Ransum R6 hasil tahapan penelitian sebelumnya digunakann untuk menganalisis performa reproduksi ayam kampung yang diberi anti prolaktin dalam berbagai dosis. Ayam kampung betina umur reproduksi (6-7 bulan) sebanyak 25 ekor dibagi dalam 5 kelompok perlakuan yaitu : kelompok kontrol (P0) : diberi air tanpa 2-Bromo-?-methanesulfonate ergocryptine salt, perlakuan 1 (P1) : diberi 2-Bromo-?-Ergocryptine Methanesulfonate salt dengan dosis 0,12 mg/kg bb, perlakuan 2 (P2): diberi 2-Bromo-?-Ergocryptine Methanesulfonate salt dengan dosis 0,35 mg/kg bb dan perlakuan 3 (P3) : diberi 2-Bromo-?-Ergocryptine Methanesulfonate salt dengan dosis 0,70 mg/kg bb dan perlakuan 4 (P4) diberi 2-Bromo-?-Ergocryptine Methanesulfonate salt dengan dosis 1,40 mg/kg bb secara oral (Martindale, 2009) dengan menggunakan tabel konversi perhitungan dosis antar hewan (Bacharach and Laurence, 1964). Pemberian senyawa 2-Bromo-?-Ergocryptine Methanesulfonate salt diberikan pada saat ayam menunjukan tanda-tanda akan mengeram. Parameter performa reproduksi yang diukur pada penelitian ini adalah : Berat badan induk (g), jumlah telur/periode bertelur (butir), berat telur/periode bertelur (g), fertilitas telur : jumlah telur yang menetas (%), waktu kembali bertelur (hari): dihitung sejak hewan uji diberi perlakuan hingga kembali bertelur, viabilitas Day old chick (DOC) dan Konsentrasi Hormon Prolaktin. Pertambahan berat doc selama 2 minggu diukur dengan persamaan (Amien dkk., 2015): Weight gain (%) = Wt – Wo/ t. Hasil penelitian ini menunjukan Perlakuan 4 (P4) yaitu dosis anti prolactin 1,4 mg/kg bb dapat meningkatkan siklus bertelur ayam kampung yang diberi ransum dengan kandungan protein kasar 18% dan energi metabolis 2800 kkal/kg dan tidak menurunkan performa reproduksinya. Konsentrasi hormon prolaktin cenderung menurun dengan bertambahnya dosis anti prolaktin.

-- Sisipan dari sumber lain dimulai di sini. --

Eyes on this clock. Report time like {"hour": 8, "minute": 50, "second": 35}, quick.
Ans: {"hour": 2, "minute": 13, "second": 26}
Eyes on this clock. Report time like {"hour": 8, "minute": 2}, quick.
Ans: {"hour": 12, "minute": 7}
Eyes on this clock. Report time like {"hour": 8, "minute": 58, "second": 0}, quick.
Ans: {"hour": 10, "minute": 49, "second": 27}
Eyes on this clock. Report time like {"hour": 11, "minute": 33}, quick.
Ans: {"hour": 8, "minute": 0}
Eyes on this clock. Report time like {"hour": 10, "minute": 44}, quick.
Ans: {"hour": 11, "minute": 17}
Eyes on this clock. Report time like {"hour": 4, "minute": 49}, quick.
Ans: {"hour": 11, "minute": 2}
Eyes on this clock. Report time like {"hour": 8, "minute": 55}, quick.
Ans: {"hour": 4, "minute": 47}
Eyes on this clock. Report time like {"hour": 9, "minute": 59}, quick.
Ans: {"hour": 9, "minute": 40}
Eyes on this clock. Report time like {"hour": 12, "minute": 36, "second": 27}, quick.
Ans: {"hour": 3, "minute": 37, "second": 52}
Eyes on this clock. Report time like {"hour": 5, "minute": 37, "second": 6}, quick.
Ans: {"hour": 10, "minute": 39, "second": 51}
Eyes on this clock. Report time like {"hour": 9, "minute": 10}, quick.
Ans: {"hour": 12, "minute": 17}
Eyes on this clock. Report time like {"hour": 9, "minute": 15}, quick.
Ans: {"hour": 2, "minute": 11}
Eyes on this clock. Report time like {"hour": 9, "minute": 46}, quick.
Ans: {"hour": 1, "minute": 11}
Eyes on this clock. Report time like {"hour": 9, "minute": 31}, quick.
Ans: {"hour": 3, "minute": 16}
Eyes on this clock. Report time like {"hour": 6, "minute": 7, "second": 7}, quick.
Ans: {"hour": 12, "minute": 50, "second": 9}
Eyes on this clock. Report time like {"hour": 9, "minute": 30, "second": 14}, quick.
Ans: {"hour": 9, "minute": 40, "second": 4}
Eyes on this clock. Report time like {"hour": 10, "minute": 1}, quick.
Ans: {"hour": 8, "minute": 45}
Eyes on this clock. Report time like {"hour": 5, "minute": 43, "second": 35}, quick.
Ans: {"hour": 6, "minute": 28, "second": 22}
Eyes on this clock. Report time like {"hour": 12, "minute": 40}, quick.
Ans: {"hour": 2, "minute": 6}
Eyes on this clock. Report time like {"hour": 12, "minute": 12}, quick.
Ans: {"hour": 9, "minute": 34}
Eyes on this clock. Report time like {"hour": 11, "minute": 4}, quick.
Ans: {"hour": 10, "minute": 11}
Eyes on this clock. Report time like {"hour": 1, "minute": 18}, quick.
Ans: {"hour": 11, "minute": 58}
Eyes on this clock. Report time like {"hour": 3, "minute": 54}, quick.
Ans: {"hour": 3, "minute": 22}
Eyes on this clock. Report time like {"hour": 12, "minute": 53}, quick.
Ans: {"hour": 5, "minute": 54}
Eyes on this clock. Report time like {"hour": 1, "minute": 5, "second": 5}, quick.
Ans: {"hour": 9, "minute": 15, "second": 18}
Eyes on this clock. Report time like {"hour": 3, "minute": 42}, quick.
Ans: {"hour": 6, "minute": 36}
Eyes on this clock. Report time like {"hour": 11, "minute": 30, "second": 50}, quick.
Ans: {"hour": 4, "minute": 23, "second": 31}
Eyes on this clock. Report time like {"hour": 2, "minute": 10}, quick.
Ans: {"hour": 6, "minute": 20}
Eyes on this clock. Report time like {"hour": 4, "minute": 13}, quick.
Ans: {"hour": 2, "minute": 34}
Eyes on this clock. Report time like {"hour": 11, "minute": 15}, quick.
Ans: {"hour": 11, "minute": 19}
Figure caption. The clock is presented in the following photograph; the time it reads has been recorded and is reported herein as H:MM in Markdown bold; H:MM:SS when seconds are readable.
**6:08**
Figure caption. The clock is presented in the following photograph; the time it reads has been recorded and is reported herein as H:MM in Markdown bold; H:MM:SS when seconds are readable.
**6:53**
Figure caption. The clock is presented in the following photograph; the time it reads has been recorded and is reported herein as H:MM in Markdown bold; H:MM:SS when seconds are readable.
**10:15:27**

Pada tahap empat, dilakukan pengukuran pola serta level ekspresi gen-gen sifat mengeram dengan menggunakan metote RT-qPCR. Hasil penelitian ini menunjukkan bahwa gen-gen sifat mengeram yaitu Gen PRL, gen PREB, gen Pit-1, gen VIP menunjukan pola dan level ekspresi yang semakin menurun dengan bertambahnya dosis anti prolaktin.